For context, the Consumer Price Index is the main yardstick for tracking how much more Americans are paying for a typical basket of goods and services. A 3.3 per cent rise year-on-year is not unprecedented by historical standards, but it is the sharpest annual increase since May 2024, wiping out part of recent wage gains and complicating the political story the White House wants to tell heading into November's midterm elections.

At the heart of the problem is energy. The Iran war has effectively jammed one of the world's narrowest economic choke points. Iran's de facto blockade of the Strait of Hormuz, through which about a fifth of global oil supplies normally pass, has forced tankers to reroute or delay, choking supply and fuelling a price spike that no central banker can easily ignore.

Average US petrol prices have now climbed above $4 a gallon, almost $1 more than a year ago. For a country built around long commutes and cheap fuel, that is not a marginal shift. Hauliers pay more to move goods, airlines face higher jet fuel bills and supermarkets have to absorb steeper transport costs before deciding how much to pass on to shoppers.

Economists had warned early on that this was precisely how the conflict would bite: not in grand geopolitical set-pieces, but in the quiet grind of higher bills. 'We'll definitely see elevated prices eating away at people's paychecks,' Elise Gould, a senior economist at the Economic Policy Institute, told CNN, arguing that without offsetting wage rises, many households will feel poorer even if headline employment remains strong.

Donald Trump Faces Inflation Backlash As Voters Feel The Pinch

None of this is happening in a vacuum. Donald Trump had already been sharpening his message on the cost of living before the first missiles were launched. In a post on Truth Social last month, he warned that if Democrats 'seize power, they will spend every minute trying to 'turn back the clock' to Record Inflation', seeking to cast himself as a bulwark against the price surges that defined the early 2020s.

The reality is less tidy. The CPI figures now landing on voters' screens show that Trump's own foreign policy choices are entwined with the latest bout of inflation. By green-lighting joint US–Israeli strikes on Iran, the administration knowingly courted disruption in a region that still anchors the global energy system. Officials would argue they had strategic reasons for doing so. What is harder to argue with is the arithmetic at the pump.
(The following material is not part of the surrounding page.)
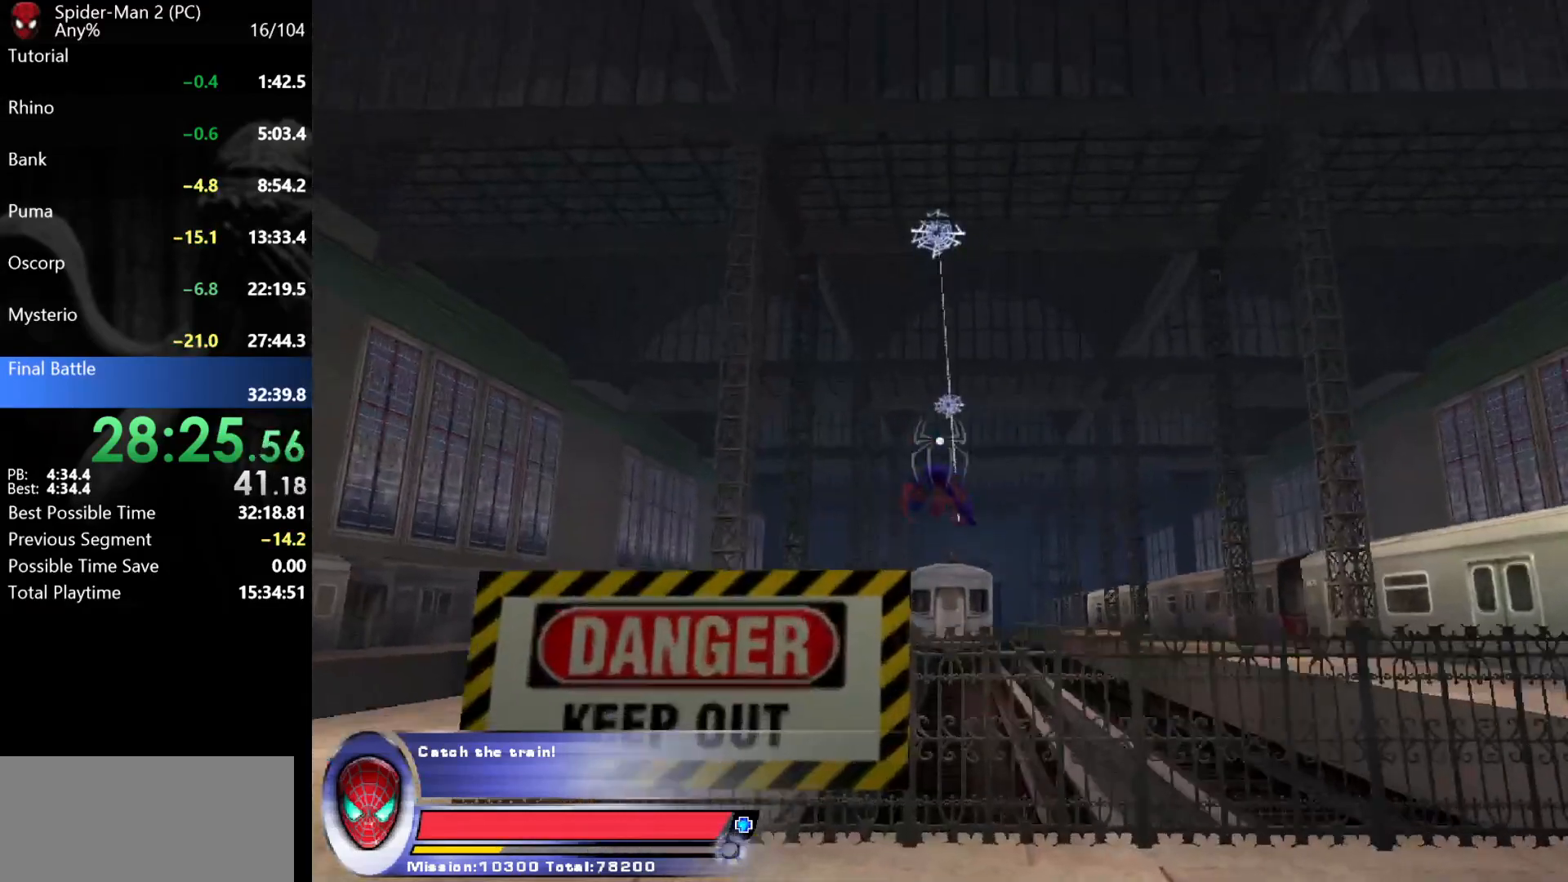
{"keys": ["w"], "mouse": [], "events": [[17, "mouse_left", "down"], [67, "mouse_left", "up"]]}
Energy costs are the most visible part of the story, but not the only one. As fuel prices lurch upwards, airlines raise fares, logistics firms reprice contracts and food producers pass on the higher cost of fertiliser and transport. That is why the 0.9 per cent monthly rise in CPI matters. It indicates that inflation is no longer confined to a few volatile categories, but is seeping into the broader basket of goods and services American consumers rely on.

So far, there has been little in the way of a detailed public response from the Trump administration to the new data. Officials have instead leaned on familiar talking points: that inflation is still below the worst peaks of earlier years and that a robust economy can absorb temporary shocks. Those claims are technically true, as far as the numbers go, but they sit uneasily beside the lived experience of drivers staring at $4-plus fuel and families noticing weekly food shops creeping higher.